ASSIGNED TASK
Swap "Season" for "Series" throughout the records below, and leave every other word unchanged.

RECORDS
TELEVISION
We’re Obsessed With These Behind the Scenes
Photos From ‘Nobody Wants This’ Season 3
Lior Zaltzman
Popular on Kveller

ANSWER TO THIS PROBLEM
TELEVISION
We’re Obsessed With These Behind the Scenes
Photos From ‘Nobody Wants This’ Series 3
Lior Zaltzman
Popular on Kveller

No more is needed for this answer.